» **QUESTIONS TO ANSWER**:
a: Retype the garden passage from "I’ve been working" to "look fairly natural.".
b: According to the garden passage, what happened to the tomato seedlings?

BEGIN PASSAGE TO READ

The weather has been wet.  Beautiful, but wet.

The garden is sort of stasis.  Things aren’t dying, but they aren’t quite thriving either.  They are sort of stalled at almost but not quite ready to pick.  My tomato seedlings rotted and the peppers never even sprouted.  The transplanted blackberries and grapes look amazing.  The new kiwi vines look really good too, still small, but looking quite nice.  The pruned blackberries look posed to take over the world with a tremendous amount of fruit.  The new strawberries are getting quite bushy. And even though it breaks my heart just a little, I have been diligent about removing the flowers and the daughters.

I’ve been working on a 100 square foot flower bed.  I always buy cut flowers with my grocery money.  It led me to wonder if I couldn’t just make a bed full of flowers to cut.  I’m hoping to add another 100 square foot bed to the flowers.  I’m planting a mix of things:  peony, hollyhocks, wild flowers, and a mix of different flower seed packets.  I just pick them up without giving it too much thought.  I am trying to keep the colors in the same general scheme.  So far it’s too soon to know how that bed is doing.  It looks like a tangle of weeds, but I’m pretty sure it’s not.  I just don’t know which plant is which flower yet.   I kind of took a meadow approach — you know, stand in one place and scatter the mixed seeds, hoping it will look fairly natural.

END PASSAGE TO READ
BEGIN SUPPLIED INFORMATION

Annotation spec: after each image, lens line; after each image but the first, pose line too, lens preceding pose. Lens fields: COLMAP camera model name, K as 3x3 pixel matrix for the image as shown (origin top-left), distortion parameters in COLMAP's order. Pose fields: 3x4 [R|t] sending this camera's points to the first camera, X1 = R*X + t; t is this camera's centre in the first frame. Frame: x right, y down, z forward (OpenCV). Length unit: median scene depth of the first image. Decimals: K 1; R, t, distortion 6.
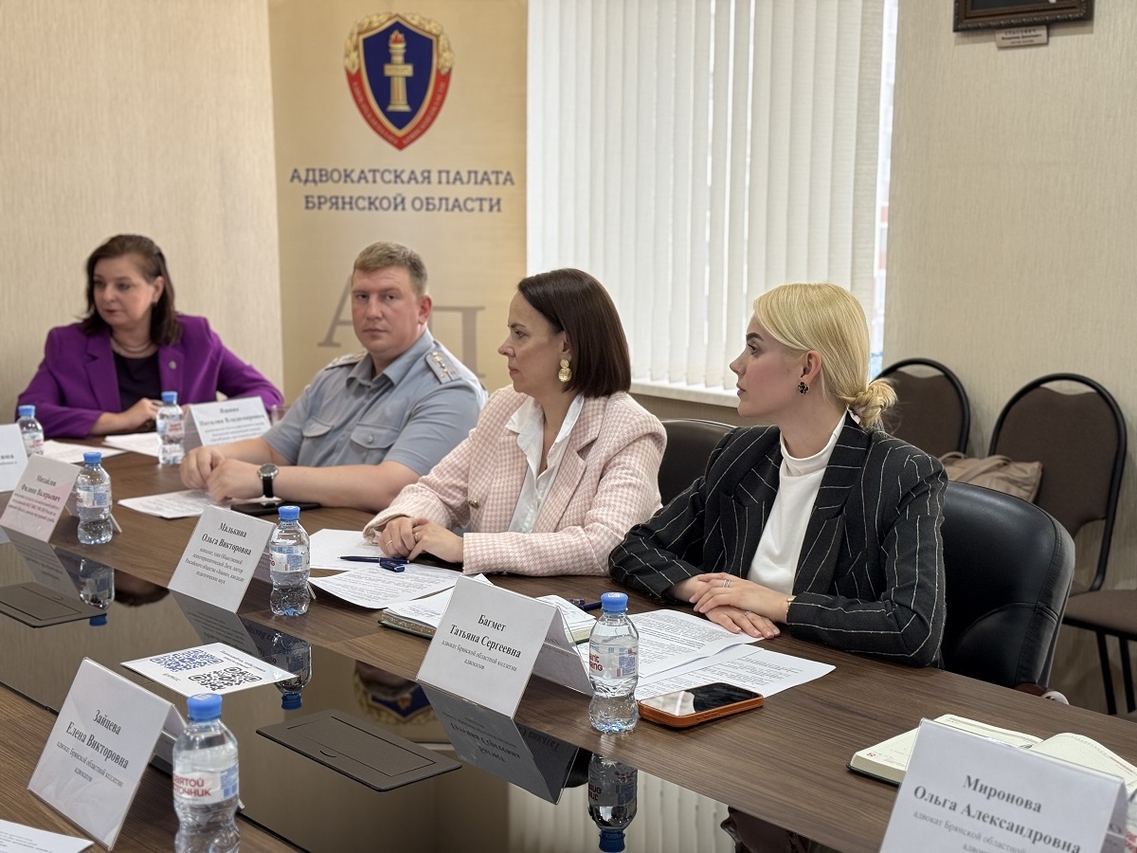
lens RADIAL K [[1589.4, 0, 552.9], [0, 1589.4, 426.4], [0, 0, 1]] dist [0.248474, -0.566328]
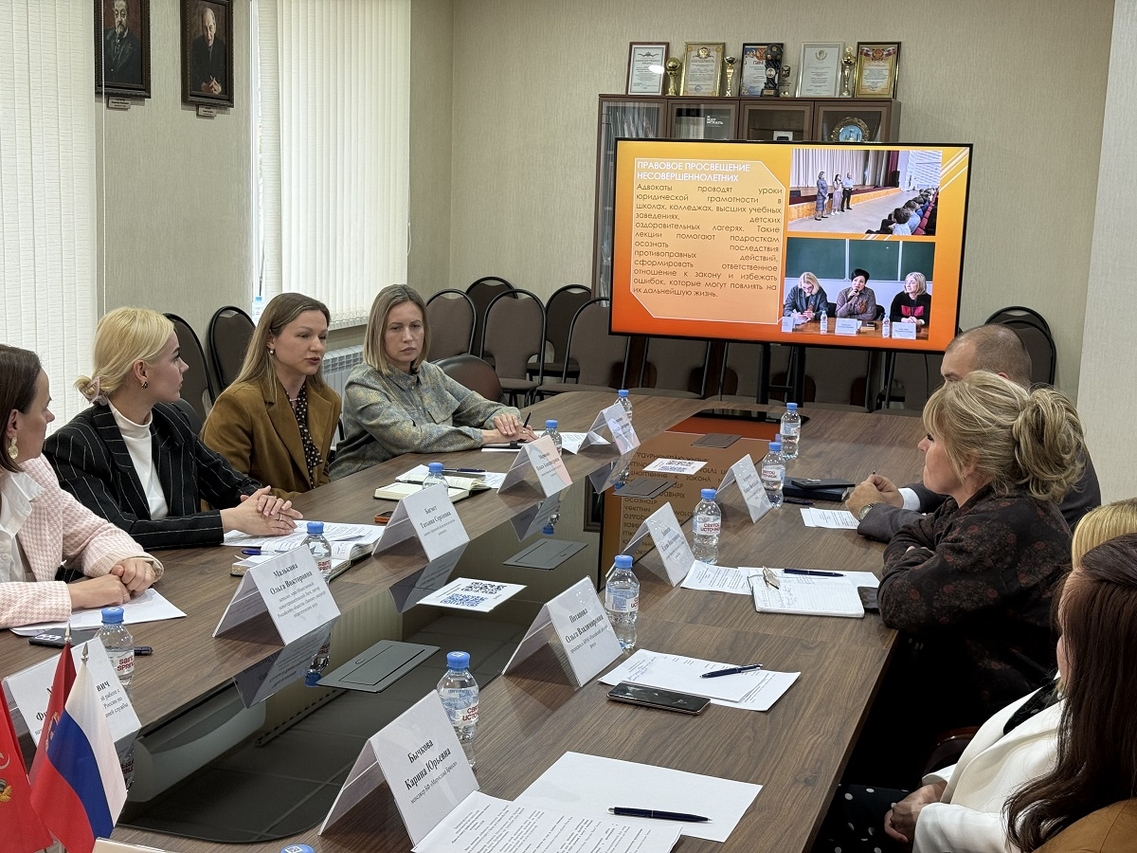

END SUPPLIED INFORMATION

» **EXERCISE RESULTS**:
a:
I’ve been working on a 100 square foot flower bed.  I always buy cut flowers with my grocery money.  It led me to wonder if I couldn’t just make a bed full of flowers to cut.  I’m hoping to add another 100 square foot bed to the flowers.  I’m planting a mix of things:  peony, hollyhocks, wild flowers, and a mix of different flower seed packets.  I just pick them up without giving it too much thought.  I am trying to keep the colors in the same general scheme.  So far it’s too soon to know how that bed is doing.  It looks like a tangle of weeds, but I’m pretty sure it’s not.  I just don’t know which plant is which flower yet.   I kind of took a meadow approach — you know, stand in one place and scatter the mixed seeds, hoping it will look fairly natural.

b: They rotted.